The Union Cabinet is all set to clear the deal on Wednesday, notwithstanding the adverse opinion of the Solicitor General of India and the Law and Justice Ministry that London-based Vedanta Resources must agree to equitably share royalty on oil produced from Cairn India's mainstay Rajasthan oilfields before the government nod.

At the same time, the Home Ministry felt that the security vetting process will have to be undertaken, if desired, as foreign investors and corporates are involved in the $9.6-billion Cairn Energy and Vedanta Resources deal. “The security vetting of the purchaser, if required, has to be done by a process which the Ministry of Petroleum and Natural Gas is aware of. Processing of security vetting uses established formats and in case the Petroleum Ministry desires such a security getting then the same may be sought independently. It may be noted that the security vetting process will involve six to eight weeks as foreign investors and corporates are involved in the proposal. Action has since been initiated on the issue,'' the Cabinet note states.

The Cabinet Committee on Economic Affairs (CCEA) is scheduled to meet on Wednesday under the leadership of Prime Minister Manmohan Singh.

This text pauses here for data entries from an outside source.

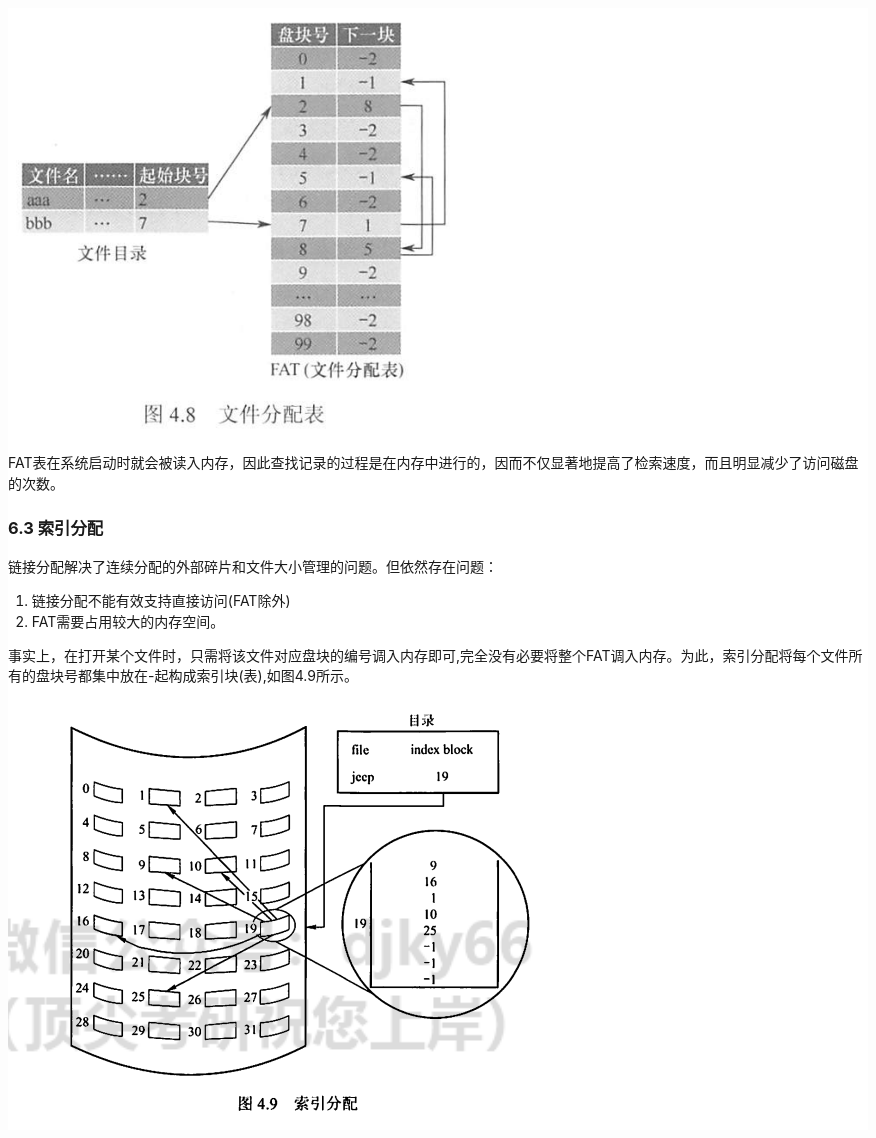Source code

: ![image-20220402141625798](README.assets/image-20220402141625798.png)

FAT表在系统启动时就会被读入内存，因此查找记录的过程是在内存中进行的，因而不仅显著地提高了检索速度，而且明显减少了访问磁盘的次数。





### 6.3 索引分配

链接分配解决了连续分配的外部碎片和文件大小管理的问题。但依然存在问题：

1. 链接分配不能有效支持直接访问(FAT除外)
2. FAT需要占用较大的内存空间。

事实上，在打开某个文件时，只需将该文件对应盘块的编号调入内存即可,完全没有必要将整个FAT调入内存。为此，索引分配将每个文件所有的盘块号都集中放在-起构成索引块(表),如图4.9所示。

![image-20220402141811590](README.assets/image-20220402141811590.png)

Given the interest shown by the Prime Minister’s Office (PMO) in the deal, the CCEA is likely to given an in-principle approval to the deal overruling the opinion of the Solicitor General of India Gopal Subramanium, and endorsed by the Law and Justice Ministry, that Vedanta must agree to equitably share royalty on oil produced from Cairn India's mainstay Rajasthan oilfields before the government nod.

“The pre-condition is all set to be overruled by arguing that the government's take from Rajasthan oilfields will be impacted if Rs.18,000 crore royalty ONGC will pay in excess of its share in the oilfields is cost recovered from revenues. The government revenues will be dented by $1 billion,'' a senior Ministry official stated.

ONGC had in July 2010 cited provisions in the field contracts to say royalty, like any other levy, is cost recoverable. Cairn India, which holds 70 per cent stake in the 6.5 billion barrels Rajasthan block, does not pay any royalty and is opposed to making it cost recoverable as it will dent its profits. The CCEA could ask Cairn India to seek ONGC’s no-objection for the deal.

The Cabinet note of the Petroleum and Natural Gas Ministry, accessed by The Hindu, lists royalty being made cost-recoverable as a pre-condition for approval as an option. In the other option, it has suggested that the government give its consent to the deal without any pre-condition and appropriate decision will be taken to enforce ONGC's right.

Mr. Subramanium has opposed the second option saying the second option which has been suggested in the Cabinet note, that is, pursuing rights under the production sharing contract to recover the rightful dues of ONGC, would involve an undesirable amount of time and resources to be spent and would be contrary to the public interest.

The Petroleum Ministry is likely to push for Cairn to accept the ONGC’s views on royalty and withdrawing litigation on cess as ‘reasonable conditions’ for approving the deal. The Ministry has further stated in the note that the Cabinet could clear the deal without asking Cairn India to accept the Ministry’s conditions but in that case, the government would pursue all legal recourses for collecting cess, which Cairn disputes in an arbitration proceeding. Further, the government should take ‘appropriate decision’ to enforce the provision of the production sharing contract which says that royalty is cost-recoverable.